- Extrait du document
----------------------------------------
Sellenet Catherine - Placement familial
Catherine Sellenet est Maître de conférence en psychosociologie à l’Université de Nantes. Elle a participé au groupe de travail sur la parentalité animé par Didier Houzel. Elle intervient dans des groupes de parole proposés à des parents dont les enfants sont placés.
Le journal de l’animation : vous affirmez que l’intervention des travailleurs sociaux auprès des parents peut parfois contribuer à décrédibiliser l’action des familles. Pouvez-vous nous expliquer en quoi ?
----------------------------------------
(Quelques données)
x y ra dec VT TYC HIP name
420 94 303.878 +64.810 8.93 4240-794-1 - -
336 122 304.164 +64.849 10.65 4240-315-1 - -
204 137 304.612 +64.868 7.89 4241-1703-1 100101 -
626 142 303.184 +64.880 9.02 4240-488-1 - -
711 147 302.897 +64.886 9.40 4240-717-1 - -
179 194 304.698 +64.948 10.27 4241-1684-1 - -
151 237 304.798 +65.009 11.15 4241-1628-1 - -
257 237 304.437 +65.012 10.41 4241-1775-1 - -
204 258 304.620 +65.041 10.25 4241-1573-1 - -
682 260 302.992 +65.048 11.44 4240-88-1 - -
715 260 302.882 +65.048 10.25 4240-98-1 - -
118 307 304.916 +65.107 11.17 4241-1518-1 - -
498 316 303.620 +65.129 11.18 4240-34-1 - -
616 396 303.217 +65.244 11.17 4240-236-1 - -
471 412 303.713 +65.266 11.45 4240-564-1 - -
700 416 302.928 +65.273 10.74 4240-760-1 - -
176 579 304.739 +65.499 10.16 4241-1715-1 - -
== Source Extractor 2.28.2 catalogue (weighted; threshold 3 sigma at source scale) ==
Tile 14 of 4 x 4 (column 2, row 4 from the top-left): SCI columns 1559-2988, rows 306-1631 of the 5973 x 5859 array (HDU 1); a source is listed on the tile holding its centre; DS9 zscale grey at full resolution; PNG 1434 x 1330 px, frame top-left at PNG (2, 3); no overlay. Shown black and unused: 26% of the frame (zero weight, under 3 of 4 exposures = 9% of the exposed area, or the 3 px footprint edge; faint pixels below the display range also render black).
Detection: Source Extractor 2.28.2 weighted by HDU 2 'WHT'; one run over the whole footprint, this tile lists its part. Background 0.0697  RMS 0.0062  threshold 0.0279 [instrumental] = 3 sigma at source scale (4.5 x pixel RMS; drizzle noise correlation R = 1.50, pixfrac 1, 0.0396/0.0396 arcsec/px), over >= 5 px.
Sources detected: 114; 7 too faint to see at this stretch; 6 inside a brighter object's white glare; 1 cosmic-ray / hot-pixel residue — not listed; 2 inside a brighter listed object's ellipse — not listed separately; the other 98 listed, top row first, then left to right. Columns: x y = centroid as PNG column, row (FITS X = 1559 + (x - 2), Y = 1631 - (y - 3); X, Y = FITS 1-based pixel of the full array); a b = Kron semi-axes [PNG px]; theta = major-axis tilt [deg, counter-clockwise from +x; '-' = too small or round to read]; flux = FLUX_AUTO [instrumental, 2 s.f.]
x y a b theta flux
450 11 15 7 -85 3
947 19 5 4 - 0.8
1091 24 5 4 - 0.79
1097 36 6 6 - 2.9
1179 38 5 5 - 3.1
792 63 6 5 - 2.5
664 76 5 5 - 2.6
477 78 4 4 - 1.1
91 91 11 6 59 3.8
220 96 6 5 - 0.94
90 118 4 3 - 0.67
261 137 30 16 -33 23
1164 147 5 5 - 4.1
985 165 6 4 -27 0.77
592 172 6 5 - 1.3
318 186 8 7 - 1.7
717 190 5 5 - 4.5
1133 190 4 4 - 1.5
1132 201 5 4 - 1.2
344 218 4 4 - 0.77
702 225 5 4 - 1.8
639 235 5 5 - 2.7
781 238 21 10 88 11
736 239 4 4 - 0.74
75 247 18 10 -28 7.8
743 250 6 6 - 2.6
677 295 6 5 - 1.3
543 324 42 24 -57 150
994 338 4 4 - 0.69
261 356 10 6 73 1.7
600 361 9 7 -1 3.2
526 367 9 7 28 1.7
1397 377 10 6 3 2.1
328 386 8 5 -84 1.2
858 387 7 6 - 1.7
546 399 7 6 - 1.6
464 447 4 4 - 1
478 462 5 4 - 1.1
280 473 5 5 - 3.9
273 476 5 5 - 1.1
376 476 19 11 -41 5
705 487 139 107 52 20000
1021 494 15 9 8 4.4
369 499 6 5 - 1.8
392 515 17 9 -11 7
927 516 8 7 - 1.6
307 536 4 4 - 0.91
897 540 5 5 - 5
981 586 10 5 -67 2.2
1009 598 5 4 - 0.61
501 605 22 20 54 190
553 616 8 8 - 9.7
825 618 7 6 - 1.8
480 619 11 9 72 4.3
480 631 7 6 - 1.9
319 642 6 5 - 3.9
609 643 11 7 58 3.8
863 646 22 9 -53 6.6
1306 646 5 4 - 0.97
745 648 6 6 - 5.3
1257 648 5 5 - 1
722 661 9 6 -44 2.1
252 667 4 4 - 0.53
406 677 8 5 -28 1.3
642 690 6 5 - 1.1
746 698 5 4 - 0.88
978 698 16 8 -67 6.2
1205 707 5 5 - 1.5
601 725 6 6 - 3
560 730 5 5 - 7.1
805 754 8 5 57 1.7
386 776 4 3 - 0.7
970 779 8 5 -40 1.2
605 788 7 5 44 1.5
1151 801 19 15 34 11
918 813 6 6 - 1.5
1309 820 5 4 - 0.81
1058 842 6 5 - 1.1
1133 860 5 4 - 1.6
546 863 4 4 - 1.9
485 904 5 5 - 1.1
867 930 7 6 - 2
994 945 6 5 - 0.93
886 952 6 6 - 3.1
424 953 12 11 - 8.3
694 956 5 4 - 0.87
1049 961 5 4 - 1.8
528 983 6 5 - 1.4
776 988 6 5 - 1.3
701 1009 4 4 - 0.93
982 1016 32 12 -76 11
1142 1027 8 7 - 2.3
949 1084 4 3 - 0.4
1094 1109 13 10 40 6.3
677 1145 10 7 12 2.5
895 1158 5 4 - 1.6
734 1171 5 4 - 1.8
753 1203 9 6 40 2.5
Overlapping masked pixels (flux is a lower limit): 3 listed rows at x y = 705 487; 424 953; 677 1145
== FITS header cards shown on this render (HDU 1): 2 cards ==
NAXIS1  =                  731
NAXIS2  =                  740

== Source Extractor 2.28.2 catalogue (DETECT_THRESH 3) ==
----------------------------------------
- Objectif A
D'après l'extrait du document, dans quelle université Catherine Sellenet exerce-t-elle ?
- Objectif B
Transcrivez le passage de l'extrait du document qui commence aux mots « Le journal de » et s'arrête après « expliquer en quoi ? ».
- Objectif C
Résumez l'extrait du document en deux phrases.

- Réponse A
À l'Université de Nantes.

- Réponse B
Le journal de l’animation : vous affirmez que l’intervention des travailleurs sociaux auprès des parents peut parfois contribuer à décrédibiliser l’action des familles. Pouvez-vous nous expliquer en quoi ?

- Réponse C
Catherine Sellenet, maître de conférence en psychosociologie à l'Université de Nantes, a participé au groupe de travail sur la parentalité animé par Didier Houzel et intervient dans des groupes de parole destinés à des parents dont les enfants sont placés. Le journal de l'animation lui demande d'expliquer en quoi l'intervention des travailleurs sociaux auprès des parents peut parfois contribuer à décrédibiliser l'action des familles.